Para Carlos, su vida había sino tan vacía y sin ningún propósito, que si bien el hecho de diagnosticarle párkinson lo había afectado, no había evitado pensar en el hecho de que era un «final» considerable para alguien como él. Ir acabándote lentamente, ir presenciando como la vitalidad se iba de tus manos frente a tus ojos, y solo poder postergar con pastillas y tratamientos lo inevitable.
Por eso y otras razones, había decidido que no tomaría su tratamiento -en contra de las réplicas de Nancy- y haría un acto bueno en su vida, no solo para con los demás, sino para con él mismo. Ayudaría a Francisco y su familia en la lucha contra la enfermedad que cada año se llevaba tantas existencias, y cuando él la superara, podría pasar sus últimos años entre las mejores personas, sabiendo que no todo lo relacionado con él había sido un desperdicio de oxígeno.

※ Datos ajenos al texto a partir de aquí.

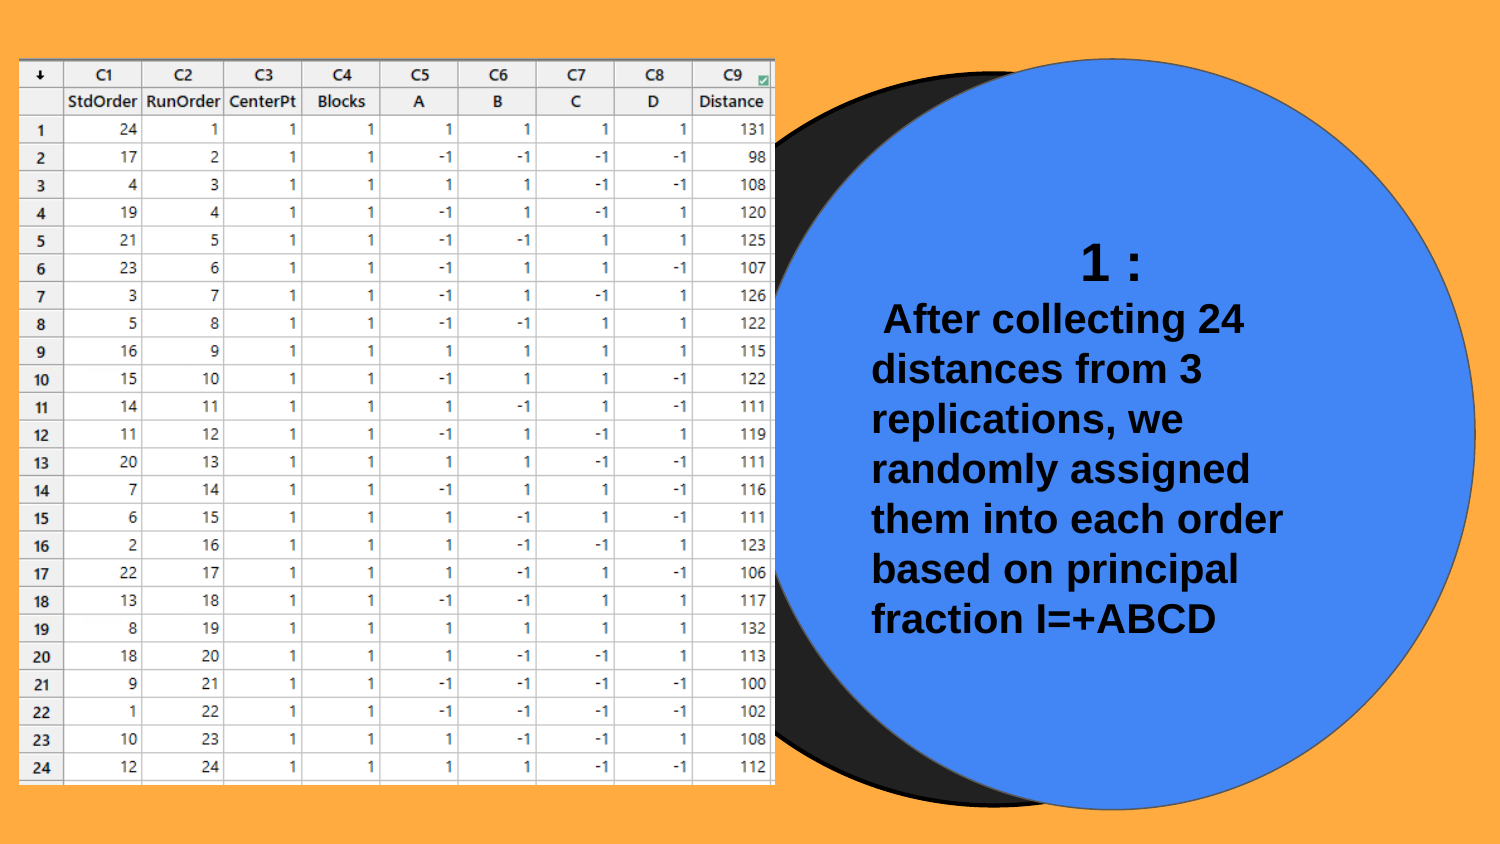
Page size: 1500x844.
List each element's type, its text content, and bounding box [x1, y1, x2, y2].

text_box 1 : After collecting 24 distances from 3 replications, we randomly assigned them into each order based on principal fraction I=+ABCD [779, 58, 1476, 810]
picture [19, 58, 775, 785]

Y, finalmente, después de muchas terapias y un año sufrido de todos sus seres queridos, Francisco había quedado libre de aquel cáncer y cualquier cosa relacionada con él. Todo por el apoyo, no solo monetario, de Carlos y el infinito amor de su familia.
Nancy y Hernán nunca encontraron palabras para agradecerle, pero desde entonces, Carlos pasó a ser el abuelo de aquella familia. Un miembro rodeado de amor y agradecimientos, que aún en su enfermedad, siempre estaba rodeado de un aura alegre.
Al final, uno de sus propósitos sí se había logrado cumplir, y fue el mejor de todos. Tener una familia.
Aún posterior a la recuperación de Francisco, Carlos no quiso tomar fisioterapias para el párkinson, mas por la pesadez de Nancy, aceptó el consumo de la Levodopa* unida a un inhibidor de la decarboxilasa, que era como la línea principal de tratamiento.
Ahora, tres años después, era molestado por su nieto al no poder recordar su fecha de cumpleaños. Claramente, Carlos no tenía la memoria más prodigiosa del mundo, y esto no pudo hacerlo más que reír.
-Veintiséis... ¡No, espera! ¿El catorce de marzo, cierto? Seguro es..., seguro es esa -adivinaba con un poco de dificultad al hablar-, fue el primer día de trabajo de tu madre en mi casa, y me comentó que cumplías años. -A la mirada atónita de su nieto, volvió a reír-. Va..., vamos, Fran. Yo sé que es así.
-Tu abuelo es muy listo, pero, Carlos, ese es el cumpleaños de Eduardo -rió fuertemente Hernán, acompañado de todos.
Al final, pusieron a prueba la memoria de toda la familia, siendo el chiquillo Eduardo el que más datos recordaba, y decidieron que era hora de dormir.
En sus ensoñaciones nocturnas, Carlos, con ya un poco avanzada su enfermedad, temblaba muchísimo en la cama, y necesitaba la ayuda de otros para hacer actividades básicas que él no podía hacer, lo que a cualquiera deprimiría, sin ser él la excepción; la diferencia radicaba en que para Carlos, la etapa de su temblor ya había pasado, y esta solo era una muestra de que no todo se puede tener.
Había ingresado a una etapa de temblor físico, pero firmeza en todo lo demás.
Un temblor y rigidez que lo incapacitaban, que lo negaban, que le desmoronaban su cuerpo lentamente; que lo hacían sufrir en las noches y en las mañanas, en las comidas y en los ayunos. Una enfermedad que ya hacía parte de su ser, y dificultaba mucho del desarrollo de éste; pero por otro lado, le era una lección de vida. Su lección final que estaba dispuesto a aprovechar al máximo junto a quienes más quería.
Firmeza que le evitaba caer en el desespero. Firmeza que dejaba a su problema de lado, y hacía que el mundo reluciera con solo abrir los ojos. Porque en estos momentos, Carlos se encontraba en los mejores períodos de su vida, y no estaba dispuesto a dañar algo otra vez. Porque en esos momentos, se podía dar cuenta que todo con amor y compañía era completamente diferente a sus experiencias anteriores, de soledad y tristeza. Porque en esos momentos cuando Eduardo le dedicaba una sonrisa, o Hernán le ayudaba a cepillarse los dientes, se sentía la persona más dichosa del mundo.
Porque en esos momentos, él vivía una temblorosa firmeza.